===== ENTRIES =====

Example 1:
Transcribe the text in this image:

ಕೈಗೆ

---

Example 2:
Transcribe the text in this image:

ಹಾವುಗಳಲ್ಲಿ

=====

__TASK TO COMPLETE__
Rewrite all the entries with "Transcribe" changed to "Copy out" and the rest left as it is.

__EXERCISE ANSWER__
Example 1:
Copy out the text in this image:

ಕೈಗೆ

---

Example 2:
Copy out the text in this image:

ಹಾವುಗಳಲ್ಲಿ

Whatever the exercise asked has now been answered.